The problem was I need to find set of available domains after taking difference from a set of 5.6gb 314 millions of lines of corpus. To tackle that problem I built a reusable library to solve a class of problem most teams reach for a database to solve, then pay for it with latency, operational surface, and a deployment cost.
justgetdomain.com is the live demo of this pattern where I was able to serve the large results in subseconds.
A lot of products are shaped like this without anyone calling it out:
- A small, bounded universe of things you care about (your candidates, your watchlist, your catalog) kilobytes to a few hundred megabytes.
- A much larger reference source that's authoritative but slow-moving gigabytes on disk, regenerated on a schedule (nightly, hourly, weekly).
- A read pattern that's point lookups and filters over the small universe, not analytics over the large one.
- A latency target measured in microseconds, because the lookup happens behind every user interaction.
Examples that fit the shape:
- "Which of my 10K candidate domains are unregistered, across every TLD?" the live demo.
- "Which of my users' password hashes appear in this 800M-entry HIBP corpus?"
examples/breach-password-check. - Which SKUs in our catalog are flagged in this morning's supplier feed?
- Which feature flags are enabled for this account, given a config file rebuilt on every deploy?
- Which IPs in the request stream match today's threat-intel dump?
- Which of our 50K monitored repos had a CVE published against them overnight?
The instinct is: stand up Postgres, ETL the big file in nightly, index the columns we filter on, query it from the API. That works. It also costs an order of magnitude more latency than the work actually requires, plus a database to operate, plus a network hop, plus an ORM, plus migrations.
The observation behind this repo is that the work is a set difference between two things you already have in memory (the small candidate set) and a thing you can stream past once (the large source). You don't need a query planner. You need a hash table and an atomic pointer swap.
Two small libraries that compose into the pattern, and two example consumers that prove the libraries aren't single-purpose.
Stream the large source past once, ask a parser-of-your-choice for a cheap key per line, look it up in the candidate set, collect values on hits. O(n + k) for the linear pass. O(k · log n + matches) for the sort-aware variant on a sorted source for a 5.6 GB file with 10K candidates that's the difference between minutes and seconds.
You implement a LineParser once per file format. Everything else is generic. The same crate handles a domain dump and a HIBP password corpus without knowing about either.
Take the result, wrap it in HotSwap<T>, serve from it. Reads are one atomic load and a hash lookup sub-50 ns of overhead on top of whatever your T charges for the actual work. When the next batch finishes, one writer publishes the new value with an atomic pointer swap; readers in flight keep their old snapshot until they finish, then it's freed. There are no locks on the read path. There is no rebuild step on the read path. There is no read-modify-write surface to misuse, because the API doesn't expose one.
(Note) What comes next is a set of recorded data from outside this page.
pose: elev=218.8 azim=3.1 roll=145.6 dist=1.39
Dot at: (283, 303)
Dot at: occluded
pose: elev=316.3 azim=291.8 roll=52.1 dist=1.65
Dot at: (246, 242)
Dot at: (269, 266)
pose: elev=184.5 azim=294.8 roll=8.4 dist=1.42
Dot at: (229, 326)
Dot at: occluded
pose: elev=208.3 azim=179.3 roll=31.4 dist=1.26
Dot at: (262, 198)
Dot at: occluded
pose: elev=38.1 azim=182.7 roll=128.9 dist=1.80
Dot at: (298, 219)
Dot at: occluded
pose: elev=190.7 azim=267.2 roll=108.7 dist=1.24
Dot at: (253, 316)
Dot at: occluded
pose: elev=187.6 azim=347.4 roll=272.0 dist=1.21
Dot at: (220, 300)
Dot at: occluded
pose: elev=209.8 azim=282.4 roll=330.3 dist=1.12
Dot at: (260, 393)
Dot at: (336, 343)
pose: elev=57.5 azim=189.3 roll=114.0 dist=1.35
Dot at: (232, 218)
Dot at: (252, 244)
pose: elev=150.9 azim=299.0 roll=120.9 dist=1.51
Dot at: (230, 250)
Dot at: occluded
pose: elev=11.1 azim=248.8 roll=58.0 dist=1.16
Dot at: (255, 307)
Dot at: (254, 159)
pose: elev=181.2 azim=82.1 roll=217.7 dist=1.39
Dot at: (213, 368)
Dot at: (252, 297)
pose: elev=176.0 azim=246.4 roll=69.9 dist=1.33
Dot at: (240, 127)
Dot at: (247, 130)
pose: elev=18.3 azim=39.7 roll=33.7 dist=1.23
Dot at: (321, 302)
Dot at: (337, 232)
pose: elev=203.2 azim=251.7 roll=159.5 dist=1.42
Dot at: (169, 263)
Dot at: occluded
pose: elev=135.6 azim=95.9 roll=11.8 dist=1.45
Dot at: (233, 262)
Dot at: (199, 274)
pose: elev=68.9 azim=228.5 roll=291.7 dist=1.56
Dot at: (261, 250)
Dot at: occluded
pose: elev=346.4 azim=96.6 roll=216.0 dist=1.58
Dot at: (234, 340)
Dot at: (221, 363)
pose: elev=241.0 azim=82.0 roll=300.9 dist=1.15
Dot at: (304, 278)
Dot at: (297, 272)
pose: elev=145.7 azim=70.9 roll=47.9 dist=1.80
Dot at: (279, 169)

Persistence is two interchangeable Cargo features (bincode for serde, rkyv for zero-copy framed layout). On restart, load the last snapshot off disk and resume serving in the time it takes to mmap a file. The source of truth is the upstream batch input this is crash-recovery, not a database.
domain-availability is the live integration: Axum + Tokio backend serving api.justgetdomain.com, Next.js frontend at justgetdomain.com. Uses both crates. breach-password-check is a CLI that uses only streaming-set-diff, against a different file format and a different value type. Both exist so the abstractions can't quietly become "domain-search code with pub slapped on it."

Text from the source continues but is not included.